I’m building a file processing system with Autogen AG2 that uses multiple agents working together. My setup includes a processor agent that breaks files into sections and a reviewer agent that examines each part. These agents communicate through a GroupChat configuration.
I know AG2 works well with AgentOps for monitoring, but I want to use LangSmith instead since my other projects already use it.
Here’s my current implementation in the FileProcessor class:
My question: What’s the best way to add LangSmith monitoring to this AG2 GroupChat setup?
What I’ve tried: I looked online but didn’t find clear examples. I tried some AI-generated solutions but they don’t work because autogen handles the LLM calls internally.
Any examples or documentation for this would be really helpful!
I hit the same problem migrating from AgentOps to LangSmith for my document processing pipeline. The wrapper approach works, but I found something simpler that doesn’t mess with your agent setup.
Skip wrapping each agent’s config. Instead, use LangSmith’s decorator on your execute method and monkey patch the OpenAI calls before AG2 starts up. Here’s what I did:
from langsmith import traceable
from langsmith.wrappers import wrap_openai
import openai
class FileProcessor:
def __init__(self):
# Patch OpenAI globally before any AG2 initialization
if not hasattr(openai, '_langsmith_wrapped'):
openai.ChatCompletion = wrap_openai(openai.ChatCompletion)
openai._langsmith_wrapped = True
print("Setting up FileProcessor")
self.reviewer = review_agent.ReviewAgent().agent
self.processor = process_agent.ProcessAgent().agent
self.coordinator = autogen.UserProxyAgent(
name="Coordinator", code_execution_config=False
)
@traceable(project_name="autogen-file-processing")
def execute(self):
# Your existing code unchanged
self.chat_group = autogen.GroupChat(
agents=[self.coordinator, self.processor, self.reviewer],
messages=[],
max_round=15,
speaker_selection_method=self._handle_transitions,
)
self.chat_manager = autogen.GroupChatManager(
groupchat=self.chat_group, llm_config=config.model_settings
)
try:
self.coordinator.initiate_chat(
self.chat_manager, message="Process file_id:" + str(self.file_id)
)
except Exception as error:
print(f"Chat failed: {error}")
This catches all LLM calls without touching your existing agent setup. The global patch means every OpenAI call goes through LangSmith no matter how AG2 handles internal routing. I’ve run this in production for three months with zero issues.
Don’t forget to set LANGSMITH_TRACING=true in your environment variables with your API key.
I fought with this same integration for weeks switching from AgentOps to LangSmith. The monkey patching approach works, but I kept hitting version conflicts with different OpenAI client versions.

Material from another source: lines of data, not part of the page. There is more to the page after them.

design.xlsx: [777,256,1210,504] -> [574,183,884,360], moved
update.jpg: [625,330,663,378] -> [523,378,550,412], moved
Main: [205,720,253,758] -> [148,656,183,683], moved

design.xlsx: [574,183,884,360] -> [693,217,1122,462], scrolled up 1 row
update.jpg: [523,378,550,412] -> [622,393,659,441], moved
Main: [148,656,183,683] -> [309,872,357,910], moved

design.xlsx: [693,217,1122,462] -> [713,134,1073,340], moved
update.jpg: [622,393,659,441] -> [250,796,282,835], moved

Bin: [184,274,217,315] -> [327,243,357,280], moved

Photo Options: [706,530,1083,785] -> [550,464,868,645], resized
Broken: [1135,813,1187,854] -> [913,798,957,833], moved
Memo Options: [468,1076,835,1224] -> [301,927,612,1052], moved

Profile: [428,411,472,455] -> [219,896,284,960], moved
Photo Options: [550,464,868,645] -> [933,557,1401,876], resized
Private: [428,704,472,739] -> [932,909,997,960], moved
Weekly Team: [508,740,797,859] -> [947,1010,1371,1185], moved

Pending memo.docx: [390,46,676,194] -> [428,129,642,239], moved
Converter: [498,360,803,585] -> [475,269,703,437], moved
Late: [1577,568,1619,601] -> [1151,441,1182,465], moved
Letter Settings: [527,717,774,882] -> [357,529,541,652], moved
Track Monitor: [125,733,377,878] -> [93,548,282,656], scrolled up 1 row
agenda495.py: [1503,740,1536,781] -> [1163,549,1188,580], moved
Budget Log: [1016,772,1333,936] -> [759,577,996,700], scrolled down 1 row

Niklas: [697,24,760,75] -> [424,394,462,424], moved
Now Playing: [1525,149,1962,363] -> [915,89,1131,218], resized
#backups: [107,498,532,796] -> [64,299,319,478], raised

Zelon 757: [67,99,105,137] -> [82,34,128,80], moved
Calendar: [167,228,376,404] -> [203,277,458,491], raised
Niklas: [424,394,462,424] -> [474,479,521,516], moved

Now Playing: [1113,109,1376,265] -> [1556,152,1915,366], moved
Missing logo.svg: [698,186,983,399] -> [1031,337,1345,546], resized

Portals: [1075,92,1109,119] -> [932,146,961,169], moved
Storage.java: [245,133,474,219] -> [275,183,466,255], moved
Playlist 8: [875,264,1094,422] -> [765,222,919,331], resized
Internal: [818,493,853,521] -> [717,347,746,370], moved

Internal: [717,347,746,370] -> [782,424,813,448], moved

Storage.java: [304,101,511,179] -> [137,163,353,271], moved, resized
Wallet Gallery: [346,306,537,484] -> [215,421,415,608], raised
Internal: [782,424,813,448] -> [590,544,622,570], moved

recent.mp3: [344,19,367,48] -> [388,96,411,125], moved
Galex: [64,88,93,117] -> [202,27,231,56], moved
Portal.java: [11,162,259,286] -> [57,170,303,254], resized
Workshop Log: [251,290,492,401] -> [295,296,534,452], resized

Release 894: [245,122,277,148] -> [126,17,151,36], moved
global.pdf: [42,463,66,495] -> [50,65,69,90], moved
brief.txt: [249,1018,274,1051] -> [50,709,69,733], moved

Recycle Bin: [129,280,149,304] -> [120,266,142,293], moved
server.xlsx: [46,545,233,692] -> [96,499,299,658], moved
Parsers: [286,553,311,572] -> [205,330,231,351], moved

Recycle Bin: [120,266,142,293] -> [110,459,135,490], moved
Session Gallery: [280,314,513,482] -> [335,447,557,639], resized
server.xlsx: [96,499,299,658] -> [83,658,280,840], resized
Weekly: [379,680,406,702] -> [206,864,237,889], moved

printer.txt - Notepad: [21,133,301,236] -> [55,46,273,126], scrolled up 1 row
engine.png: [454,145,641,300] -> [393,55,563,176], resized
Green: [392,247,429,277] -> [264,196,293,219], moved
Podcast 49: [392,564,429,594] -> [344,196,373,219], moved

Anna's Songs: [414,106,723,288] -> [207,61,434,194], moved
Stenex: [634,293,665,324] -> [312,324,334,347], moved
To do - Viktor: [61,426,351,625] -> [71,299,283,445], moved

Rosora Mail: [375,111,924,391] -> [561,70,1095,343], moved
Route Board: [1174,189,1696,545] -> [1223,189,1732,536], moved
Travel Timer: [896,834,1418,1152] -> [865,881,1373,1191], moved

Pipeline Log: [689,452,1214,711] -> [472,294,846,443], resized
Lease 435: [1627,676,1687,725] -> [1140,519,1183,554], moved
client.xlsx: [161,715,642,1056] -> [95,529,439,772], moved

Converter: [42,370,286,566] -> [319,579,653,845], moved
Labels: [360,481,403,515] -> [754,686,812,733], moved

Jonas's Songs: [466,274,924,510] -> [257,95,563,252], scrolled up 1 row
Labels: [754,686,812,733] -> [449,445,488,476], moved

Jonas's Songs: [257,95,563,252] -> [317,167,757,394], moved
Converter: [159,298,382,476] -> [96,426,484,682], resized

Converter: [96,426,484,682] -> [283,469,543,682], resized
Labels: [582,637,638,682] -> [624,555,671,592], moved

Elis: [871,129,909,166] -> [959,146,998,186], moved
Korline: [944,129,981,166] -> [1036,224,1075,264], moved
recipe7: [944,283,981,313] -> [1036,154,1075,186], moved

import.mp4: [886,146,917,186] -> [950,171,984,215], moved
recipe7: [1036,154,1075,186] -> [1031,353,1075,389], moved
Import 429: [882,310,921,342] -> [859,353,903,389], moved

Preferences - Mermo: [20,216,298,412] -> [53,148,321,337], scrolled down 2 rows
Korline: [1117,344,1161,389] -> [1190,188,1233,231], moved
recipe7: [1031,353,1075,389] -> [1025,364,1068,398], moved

What finally worked was using LangSmith’s run context directly in the GroupChat callbacks. AG2 has hooks you can use without touching the core LLM config:
from langsmith import trace
import autogen
class FileProcessor:
def __init__(self):
self.reviewer = review_agent.ReviewAgent().agent
self.processor = process_agent.ProcessAgent().agent
self.coordinator = autogen.UserProxyAgent(
name="Coordinator", code_execution_config=False
)
# Override agent send methods to add tracing
self._wrap_agents_with_tracing()
def _wrap_agents_with_tracing(self):
for agent in [self.reviewer, self.processor]:
original_send = agent.send
agent.send = lambda message, recipient, request_reply=None, silent=False, agent_ref=agent: \
self._traced_send(original_send, message, recipient, agent_ref.name, request_reply, silent)
def _traced_send(self, original_send, message, recipient, agent_name, request_reply, silent):
with trace(name=f"agent_communication_{agent_name}",
inputs={"message": message, "recipient": recipient.name}) as run:
result = original_send(message, recipient, request_reply, silent)
run.end(outputs={"response": str(result)})
return result
This intercepts agent communications instead of LLM calls directly. You get conversation-level tracing that’s way more useful for multi-agent debugging. I can see the full conversation flow in LangSmith without any OpenAI client compatibility headaches.
Here’s the thing - you want to trace agent interactions, not just individual LLM calls. This captures the actual decision-making between agents, which is what you need when debugging failures.
Honestly, just set the LangSmith environment variables and use their auto-instrumentation. Add LANGSMITH_TRACING=true and LANGSMITH_PROJECT=“your-project” to your env, then import langsmith before autogen. It automatically picks up all OpenAI calls without any code changes. Works perfectly with my 4-agent pipeline.